[Task description]: Can you copy out, character for character, the part of the listing below that opens with the line containing "data-512-a1 Data Curation" and closes with the line containing "- The Pageviews", both of those lines included?

[Supplied entries]:

• • • • •

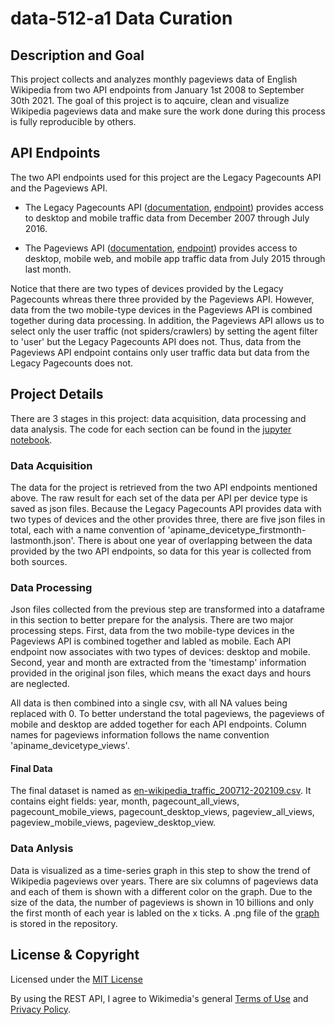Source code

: # data-512-a1 Data Curation

## Description and Goal
This project collects and analyzes monthly pageviews data of English Wikipedia from two API endpoints from January 1st 2008 to September 30th 2021. The goal of this project is to aqcuire, clean and visualize Wikipedia pageviews data and make sure the work done during this process is fully reproducible by others. 

## API Endpoints
The two API endpoints used for this project are the Legacy Pagecounts API and the Pageviews API. 

- The Legacy Pagecounts API ([documentation](https://wikitech.wikimedia.org/wiki/Analytics/AQS/Legacy_Pagecounts), [endpoint](https://wikimedia.org/api/rest_v1/#/Pagecounts_data_(legacy)/get_metrics_legacy_pagecounts_aggregate_project_access_site_granularity_start_end)) provides access to desktop and mobile traffic data from December 2007 through July 2016.

- The Pageviews API ([documentation](https://wikitech.wikimedia.org/wiki/Analytics/AQS/Pageviews), [endpoint](https://wikimedia.org/api/rest_v1/#/Pageviews_data/get_metrics_pageviews_aggregate_project_access_agent_granularity_start_end)) provides access to desktop, mobile web, and mobile app traffic data from July 2015 through last month.

Notice that there are two types of devices provided by the Legacy Pagecounts whreas there three provided by the Pageviews API. However, data from the two mobile-type devices in the Pageviews API is combined together during data processing. In addition, the Pageviews API allows us to select only the user traffic (not spiders/crawlers) by setting the agent filter to 'user' but the Legacy Pagecounts API does not. Thus, data from the Pageviews API endpoint contains only user traffic data but data from the Legacy Pagecounts does not. 

## Project Details
There are 3 stages in this project: data acquisition, data processing and data analysis. The code for each section can be found in the [jupyter notebook](hcds-a1-data-curation.ipynb).
### Data Acquisition
The data for the project is retrieved from the two API endpoints mentioned above. The raw result for each set of the data per API per device type is saved as json files. Because the Legacy Pagecounts API provides data with two types of devices and the other provides three, there are five json files in total, each with a name convention of 'apiname_devicetype_firstmonth-lastmonth.json'. There is about one year of overlapping between the data provided by the two API endpoints, so data for this year is collected from both sources. 

### Data Processing
Json files collected from the previous step are transformed into a dataframe in this section to better prepare for the analysis. There are two major processing steps. First, data from the two mobile-type devices in the Pageviews API is combined together and labled as mobile. Each API endpoint now associates with two types of devices: desktop and mobile. Second, year and month are extracted from the 'timestamp' information provided in the original json files, which means the exact days and hours are neglected. 

All data is then combined into a single csv, with all NA values being replaced with 0. To better understand the total pageviews, the pageviews of mobile and desktop are added together for each API endpoints. Column names for pageviews information follows the name convention 'apiname_devicetype_views'.

#### Final Data
The final dataset is named as [en-wikipedia_traffic_200712-202109.csv](en-wikipedia_traffic_200712-202109.csv). It contains eight fields: year, month, pagecount_all_views, pagecount_mobile_views, pagecount_desktop_views, pageview_all_views, pageview_mobile_views, pageview_desktop_view.

### Data Anlysis
Data is visualized as a time-series graph in this step to show the trend of Wikipedia pageviews over years. There are six columns of pageviews data and each of them is shown with a different color on the graph. Due to the size of the data, the number of pageviews is shown in 10 billions and only the first month of each year is labled on the x ticks. A .png file of the [graph](time_series.png) is stored in the repository. 

## License & Copyright
Licensed under the [MIT License](LICENSE)

By using the REST API, I agree to Wikimedia's general [Terms of Use](https://foundation.wikimedia.org/wiki/Terms_of_Use/en) and [Privacy Policy](https://foundation.wikimedia.org/wiki/Privacy_policy).


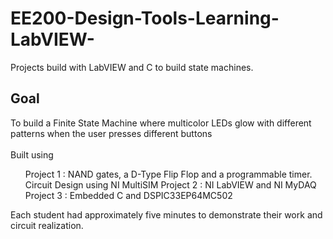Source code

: # EE200-Design-Tools-Learning-LabVIEW-
Projects build with LabVIEW and C to build state machines.

## Goal
To build a Finite State Machine where multicolor LEDs glow with different patterns when the user presses different buttons
<br><br>Built using
<ul>
  Project 1 : NAND gates, a D-Type Flip Flop and a programmable timer. Circuit Design using NI MultiSIM 
  Project 2 : NI LabVIEW and NI MyDAQ
  Project 3 : Embedded C and DSPIC33EP64MC502
</ul>

Each student had approximately five minutes to demonstrate their work and circuit realization.
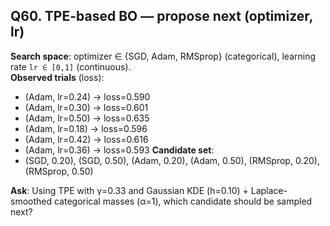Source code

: ## Q60. TPE-based BO — propose next (optimizer, lr)
**Search space**: optimizer ∈ {SGD, Adam, RMSprop} (categorical), learning rate `lr ∈ [0,1]` (continuous).  
**Observed trials** (loss):
- (Adam, lr=0.24) → loss=0.590
- (Adam, lr=0.30) → loss=0.601
- (Adam, lr=0.50) → loss=0.635
- (Adam, lr=0.18) → loss=0.596
- (Adam, lr=0.42) → loss=0.616
- (Adam, lr=0.36) → loss=0.593
**Candidate set**:
- (SGD, 0.20), (SGD, 0.50), (Adam, 0.20), (Adam, 0.50), (RMSprop, 0.20), (RMSprop, 0.50)

**Ask**: Using TPE with γ=0.33 and Gaussian KDE (h=0.10) + Laplace-smoothed categorical masses (α=1), which candidate should be sampled next?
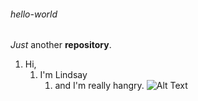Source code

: ###### hello-world
*Just* another **repository**.
1. Hi, 
    1. I'm Lindsay 
        1. and I'm really hangry.
        ![Alt Text](https://images.mentalfloss.com/sites/default/files/styles/mf_image_16x9/public/hangry-primary.png?itok=7P-mRBwo&resize=1100x1100)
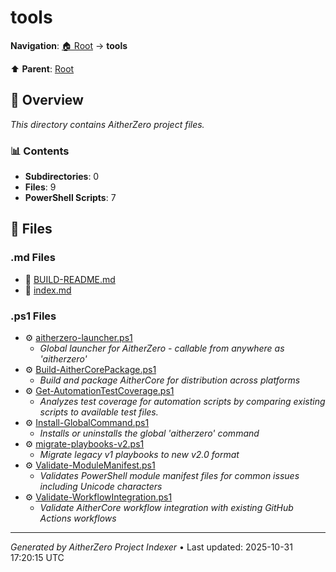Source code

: # tools

**Navigation**: [🏠 Root](../index.md) → **tools**

⬆️ **Parent**: [Root](../index.md)

## 📖 Overview

*This directory contains AitherZero project files.*

### 📊 Contents

- **Subdirectories**: 0
- **Files**: 9
- **PowerShell Scripts**: 7

## 📄 Files

### .md Files

- 📝 [BUILD-README.md](./BUILD-README.md)
- 📝 [index.md](./index.md)

### .ps1 Files

- ⚙️ [aitherzero-launcher.ps1](./aitherzero-launcher.ps1)
  - *Global launcher for AitherZero - callable from anywhere as 'aitherzero'*
- ⚙️ [Build-AitherCorePackage.ps1](./Build-AitherCorePackage.ps1)
  - *Build and package AitherCore for distribution across platforms*
- ⚙️ [Get-AutomationTestCoverage.ps1](./Get-AutomationTestCoverage.ps1)
  - *Analyzes test coverage for automation scripts by comparing existing scripts to available test files.*
- ⚙️ [Install-GlobalCommand.ps1](./Install-GlobalCommand.ps1)
  - *Installs or uninstalls the global 'aitherzero' command*
- ⚙️ [migrate-playbooks-v2.ps1](./migrate-playbooks-v2.ps1)
  - *Migrate legacy v1 playbooks to new v2.0 format*
- ⚙️ [Validate-ModuleManifest.ps1](./Validate-ModuleManifest.ps1)
  - *Validates PowerShell module manifest files for common issues including Unicode characters*
- ⚙️ [Validate-WorkflowIntegration.ps1](./Validate-WorkflowIntegration.ps1)
  - *Validate AitherCore workflow integration with existing GitHub Actions workflows*

---

*Generated by AitherZero Project Indexer* • Last updated: 2025-10-31 17:20:15 UTC

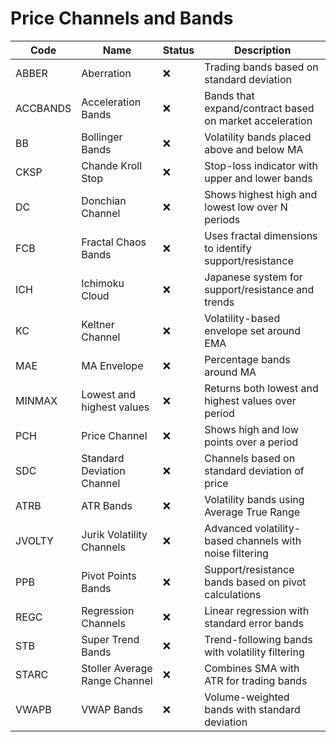 # Price Channels and Bands

| Code       | Name                                  | Status | Description                                                      |
|------------|---------------------------------------|--------|------------------------------------------------------------------|
| ABBER      | Aberration                            | ❌     | Trading bands based on standard deviation                        |
| ACCBANDS   | Acceleration Bands                    | ❌     | Bands that expand/contract based on market acceleration          |
| BB         | Bollinger Bands                       | ❌     | Volatility bands placed above and below MA                       |
| CKSP       | Chande Kroll Stop                     | ❌     | Stop-loss indicator with upper and lower bands                   |
| DC         | Donchian Channel                      | ❌     | Shows highest high and lowest low over N periods                 |
| FCB        | Fractal Chaos Bands                   | ❌     | Uses fractal dimensions to identify support/resistance           |
| ICH        | Ichimoku Cloud                        | ❌     | Japanese system for support/resistance and trends                |
| KC         | Keltner Channel                       | ❌     | Volatility-based envelope set around EMA                         |
| MAE        | MA Envelope                           | ❌     | Percentage bands around MA                                       |
| MINMAX     | Lowest and highest values             | ❌     | Returns both lowest and highest values over period               |
| PCH        | Price Channel                         | ❌     | Shows high and low points over a period                          |
| SDC        | Standard Deviation Channel            | ❌     | Channels based on standard deviation of price                    |
| ATRB       | ATR Bands                            | ❌     | Volatility bands using Average True Range                       |
| JVOLTY     | Jurik Volatility Channels            | ❌     | Advanced volatility-based channels with noise filtering         |
| PPB        | Pivot Points Bands                   | ❌     | Support/resistance bands based on pivot calculations            |
| REGC       | Regression Channels                  | ❌     | Linear regression with standard error bands                     |
| STB        | Super Trend Bands                    | ❌     | Trend-following bands with volatility filtering                 |
| STARC      | Stoller Average Range Channel         | ❌     | Combines SMA with ATR for trading bands                          |
| VWAPB      | VWAP Bands                          | ❌     | Volume-weighted bands with standard deviation                   |
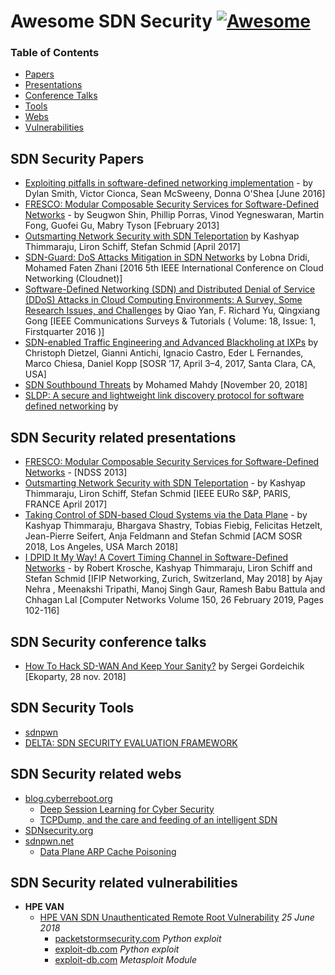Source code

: # Awesome SDN Security [![Awesome](https://cdn.rawgit.com/sindresorhus/awesome/d7305f38d29fed78fa85652e3a63e154dd8e8829/media/badge.svg)](https://github.com/sindresorhus/awesome)

### Table of Contents
- [Papers](#Papers)
- [Presentations](#Presentations)
- [Conference Talks](#Talks)
- [Tools](#Tools)
- [Webs](#Webs)
- [Vulnerabilities](#Vulnerabilities)

## <a name="Papers" />SDN Security Papers
+ [Exploiting pitfalls in software-defined networking implementation](https://www.researchgate.net/publication/306064144_Exploiting_pitfalls_in_software-defined_networking_implementation) - by Dylan Smith, Victor Cionca, Sean McSweeny, Donna O'Shea [June 2016]
+ [FRESCO: Modular Composable Security Services for Software-Defined Networks](http://www.csl.sri.com/users/vinod/papers/fresco.pdf) - by Seugwon Shin, Phillip Porras, Vinod Yegneswaran, Martin Fong, Guofei Gu, Mabry Tyson [February 2013]
+ [Outsmarting Network Security with SDN Teleportation](https://www.net.t-labs.tu-berlin.de/~stefan/eurosp17.pdf) by Kashyap Thimmaraju, Liron Schiff, Stefan Schmid [April 2017]
+ [SDN-Guard: DoS Attacks Mitigation in SDN Networks](https://ieeexplore.ieee.org/abstract/document/7776605/) by Lobna Dridi, Mohamed Faten Zhani [2016 5th IEEE International Conference on Cloud Networking (Cloudnet)]
+ [Software-Defined Networking (SDN) and Distributed Denial of Service (DDoS) Attacks in Cloud Computing Environments: A Survey, Some Research Issues, and Challenges](https://ieeexplore.ieee.org/abstract/document/7289347/) by  Qiao Yan,  F. Richard Yu,  Qingxiang Gong [IEEE Communications Surveys & Tutorials ( Volume: 18, Issue: 1, Firstquarter 2016 )]	
+ [SDN-enabled Traffic Engineering and Advanced Blackholing at IXPs](http://conferences.sigcomm.org/sosr/2017/papers/sosr17-demo-blackholing.pdf) by Christoph Dietzel, Gianni Antichi, Ignacio Castro, Eder L Fernandes, Marco Chiesa, Daniel Kopp [SOSR ’17, April 3–4, 2017, Santa Clara, CA, USA]
+ [SDN Southbound Threats](https://www.sans.org/reading-room/whitepapers/networksecurity/paper/38700) by Mohamed Mahdy [November 20, 2018]
+ [SLDP: A secure and lightweight link discovery protocol for software defined networking](https://www.sciencedirect.com/science/article/abs/pii/S1389128618307916) by 
## <a name="Presentations" />SDN Security related presentations
+ [FRESCO: Modular Composable Security Services for Software-Defined Networks](https://es.slideshare.net/rogerjian/fresco-sdn-security-ndss2013-presentation-slides) - [NDSS 2013]
+ [Outsmarting Network Security with SDN Teleportation](https://www.net.t-labs.tu-berlin.de/~stefan/eurosp17slides.pdf) - by Kashyap Thimmaraju, Liron Schiff, Stefan Schmid [IEEE EURo S&P, PARIS, FRANCE April 2017] 
+ [Taking Control of SDN-based Cloud Systems via the Data Plane](http://users.sec.t-labs.tu-berlin.de/~hashkash/talks/TakingControlofSDN-basedCloudSystemsviatheDataPlane.pdf) - by Kashyap Thimmaraju, Bhargava Shastry, Tobias Fiebig, Felicitas Hetzelt,
Jean-Pierre Seifert, Anja Feldmann and Stefan Schmid [ACM SOSR 2018, Los Angeles, USA March 2018]
+ [I DPID It My Way! A Covert Timing Channel in Software-Defined Networks](http://users.sec.t-labs.tu-berlin.de/~hashkash/talks/networking18-slides.pdf) - by Robert Krosche, Kashyap Thimmaraju, Liron Schiff and Stefan Schmid [IFIP Networking, Zurich, Switzerland, May 2018] by Ajay Nehra , Meenakshi Tripathi, Manoj Singh Gaur, Ramesh Babu Battula and Chhagan Lal [Computer Networks
Volume 150, 26 February 2019, Pages 102-116]

## <a name="Talks" />SDN Security conference talks
+ [How To Hack SD-WAN And Keep Your Sanity?](https://www.youtube.com/watch?v=bM92UxLnuAs&t=0s&list=PLaIv9WEAzYZPwyGTRZV85NSGaEe3EbJQ9&index=8) by Sergei Gordeichik [Ekoparty, 28 nov. 2018]


## <a name="Tools" />SDN Security Tools
+ [sdnpwn](https://github.com/smythtech/sdnpwn)
+ [DELTA: SDN SECURITY EVALUATION FRAMEWORK](https://github.com/nss-lab/DELTA)

## <a name="Webs" />SDN Security related webs
+ [blog.cyberreboot.org](https://blog.cyberreboot.org/)
	+ [Deep Session Learning for Cyber Security](https://blog.cyberreboot.org/deep-session-learning-for-cyber-security-e7c0f6804b81)
	+ [TCPDump, and the care and feeding of an intelligent SDN](https://blog.cyberreboot.org/tcpdump-and-the-care-and-feeding-of-an-intelligent-sdn-eca6e7506342)
+ [SDNsecurity.org](http://www.sdnsecurity.org/)
+ [sdnpwn.net](https://sdnpwn.net/)
	+ [Data Plane ARP Cache Poisoning](https://sdnpwn.net/2017/09/21/data-plane-arp-cache-poisoning/)

## <a name="Vulnerabilities" />SDN Security related vulnerabilities
+ **HPE VAN**
	+ [HPE VAN SDN Unauthenticated Remote Root Vulnerability](https://korelogic.com/Resources/Advisories/KL-001-2018-008.txt) *25 June 2018*
		+ [packetstormsecurity.com](https://packetstormsecurity.com/files/148313/HP-Enterprise-VAN-SDN-Controller-2.7.18.0503-Remote-Root.html) *Python exploit*
		+ [exploit-db.com](https://www.exploit-db.com/exploits/44951/) *Python exploit*
		+ [exploit-db.com](https://www.exploit-db.com/exploits/44991/) *Metasploit Module*
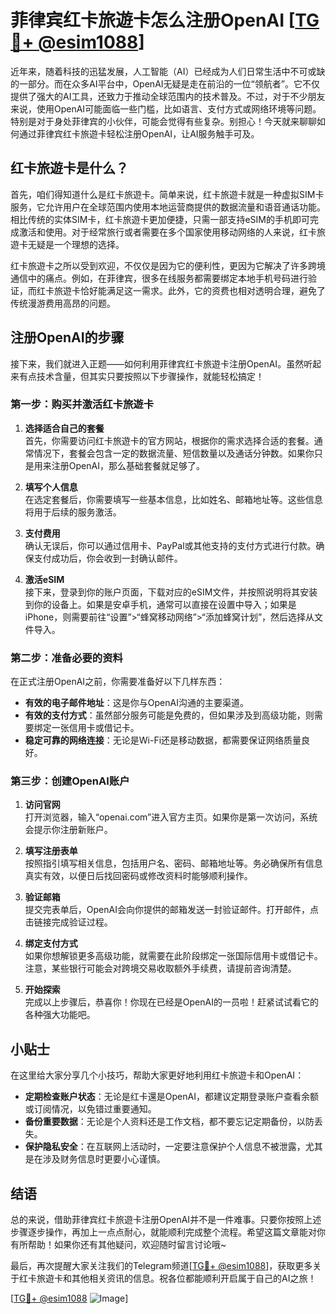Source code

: # 菲律宾红卡旅遊卡怎么注册OpenAI [[TG💪+ @esim1088](https://t.me/s/esim1088)]

近年来，随着科技的迅猛发展，人工智能（AI）已经成为人们日常生活中不可或缺的一部分。而在众多AI平台中，OpenAI无疑是走在前沿的一位“领航者”。它不仅提供了强大的AI工具，还致力于推动全球范围内的技术普及。不过，对于不少朋友来说，使用OpenAI可能面临一些门槛，比如语言、支付方式或网络环境等问题。特别是对于身处菲律宾的小伙伴，可能会觉得有些复杂。别担心！今天就来聊聊如何通过菲律宾红卡旅遊卡轻松注册OpenAI，让AI服务触手可及。

## 红卡旅遊卡是什么？

首先，咱们得知道什么是红卡旅遊卡。简单来说，红卡旅遊卡就是一种虚拟SIM卡服务，它允许用户在全球范围内使用本地运营商提供的数据流量和语音通话功能。相比传统的实体SIM卡，红卡旅遊卡更加便捷，只需一部支持eSIM的手机即可完成激活和使用。对于经常旅行或者需要在多个国家使用移动网络的人来说，红卡旅遊卡无疑是一个理想的选择。

红卡旅遊卡之所以受到欢迎，不仅仅是因为它的便利性，更因为它解决了许多跨境通信中的痛点。例如，在菲律宾，很多在线服务都需要绑定本地手机号码进行验证，而红卡旅遊卡恰好能满足这一需求。此外，它的资费也相对透明合理，避免了传统漫游费用高昂的问题。

## 注册OpenAI的步骤

接下来，我们就进入正题——如何利用菲律宾红卡旅遊卡注册OpenAI。虽然听起来有点技术含量，但其实只要按照以下步骤操作，就能轻松搞定！

### 第一步：购买并激活红卡旅遊卡

1. **选择适合自己的套餐**  
   首先，你需要访问红卡旅遊卡的官方网站，根据你的需求选择合适的套餐。通常情况下，套餐会包含一定的数据流量、短信数量以及通话分钟数。如果你只是用来注册OpenAI，那么基础套餐就足够了。

2. **填写个人信息**  
   在选定套餐后，你需要填写一些基本信息，比如姓名、邮箱地址等。这些信息将用于后续的服务激活。

3. **支付费用**  
   确认无误后，你可以通过信用卡、PayPal或其他支持的支付方式进行付款。确保支付成功后，你会收到一封确认邮件。

4. **激活eSIM**  
   接下来，登录到你的账户页面，下载对应的eSIM文件，并按照说明将其安装到你的设备上。如果是安卓手机，通常可以直接在设置中导入；如果是iPhone，则需要前往“设置”>“蜂窝移动网络”>“添加蜂窝计划”，然后选择从文件导入。

### 第二步：准备必要的资料

在正式注册OpenAI之前，你需要准备好以下几样东西：

- **有效的电子邮件地址**：这是你与OpenAI沟通的主要渠道。
- **有效的支付方式**：虽然部分服务可能是免费的，但如果涉及到高级功能，则需要绑定一张信用卡或借记卡。
- **稳定可靠的网络连接**：无论是Wi-Fi还是移动数据，都需要保证网络质量良好。

### 第三步：创建OpenAI账户

1. **访问官网**  
   打开浏览器，输入“openai.com”进入官方主页。如果你是第一次访问，系统会提示你注册新账户。

2. **填写注册表单**  
   按照指引填写相关信息，包括用户名、密码、邮箱地址等。务必确保所有信息真实有效，以便日后找回密码或修改资料时能够顺利操作。

3. **验证邮箱**  
   提交完表单后，OpenAI会向你提供的邮箱发送一封验证邮件。打开邮件，点击链接完成验证过程。

4. **绑定支付方式**  
   如果你想解锁更多高级功能，就需要在此阶段绑定一张国际信用卡或借记卡。注意，某些银行可能会对跨境交易收取额外手续费，请提前咨询清楚。

5. **开始探索**  
   完成以上步骤后，恭喜你！你现在已经是OpenAI的一员啦！赶紧试试看它的各种强大功能吧。

## 小贴士

在这里给大家分享几个小技巧，帮助大家更好地利用红卡旅遊卡和OpenAI：

- **定期检查账户状态**：无论是红卡還是OpenAI，都建议定期登录账户查看余额或订阅情况，以免错过重要通知。
- **备份重要数据**：无论是个人资料还是工作文档，都不要忘记定期备份，以防丢失。
- **保护隐私安全**：在互联网上活动时，一定要注意保护个人信息不被泄露，尤其是在涉及财务信息时更要小心谨慎。

## 结语

总的来说，借助菲律宾红卡旅遊卡注册OpenAI并不是一件难事。只要你按照上述步骤逐步操作，再加上一点点耐心，就能顺利完成整个流程。希望这篇文章能对你有所帮助！如果你还有其他疑问，欢迎随时留言讨论哦~ 

最后，再次提醒大家关注我们的Telegram频道[[TG💪+ @esim1088](https://t.me/s/esim1088)]，获取更多关于红卡旅遊卡和其他相关资讯的信息。祝各位都能顺利开启属于自己的AI之旅！

[[TG💪+ @esim1088](https://t.me/s/esim1088) ![Image](https://i.postimg.cc/4NQfJmqS/Snipaste-2025-05-13-00-14-12.png)]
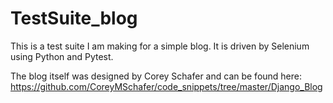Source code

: # TestSuite_blog

This is a test suite I am making for a simple blog. It is driven by Selenium using Python and Pytest.

The blog itself was designed by Corey Schafer and can be found here: https://github.com/CoreyMSchafer/code_snippets/tree/master/Django_Blog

• • • • •

[Written reply]:
: # data-512-a1 Data Curation

## Description and Goal
This project collects and analyzes monthly pageviews data of English Wikipedia from two API endpoints from January 1st 2008 to September 30th 2021. The goal of this project is to aqcuire, clean and visualize Wikipedia pageviews data and make sure the work done during this process is fully reproducible by others. 

## API Endpoints
The two API endpoints used for this project are the Legacy Pagecounts API and the Pageviews API. 

- The Legacy Pagecounts API ([documentation](https://wikitech.wikimedia.org/wiki/Analytics/AQS/Legacy_Pagecounts), [endpoint](https://wikimedia.org/api/rest_v1/#/Pagecounts_data_(legacy)/get_metrics_legacy_pagecounts_aggregate_project_access_site_granularity_start_end)) provides access to desktop and mobile traffic data from December 2007 through July 2016.

- The Pageviews API ([documentation](https://wikitech.wikimedia.org/wiki/Analytics/AQS/Pageviews), [endpoint](https://wikimedia.org/api/rest_v1/#/Pageviews_data/get_metrics_pageviews_aggregate_project_access_agent_granularity_start_end)) provides access to desktop, mobile web, and mobile app traffic data from July 2015 through last month.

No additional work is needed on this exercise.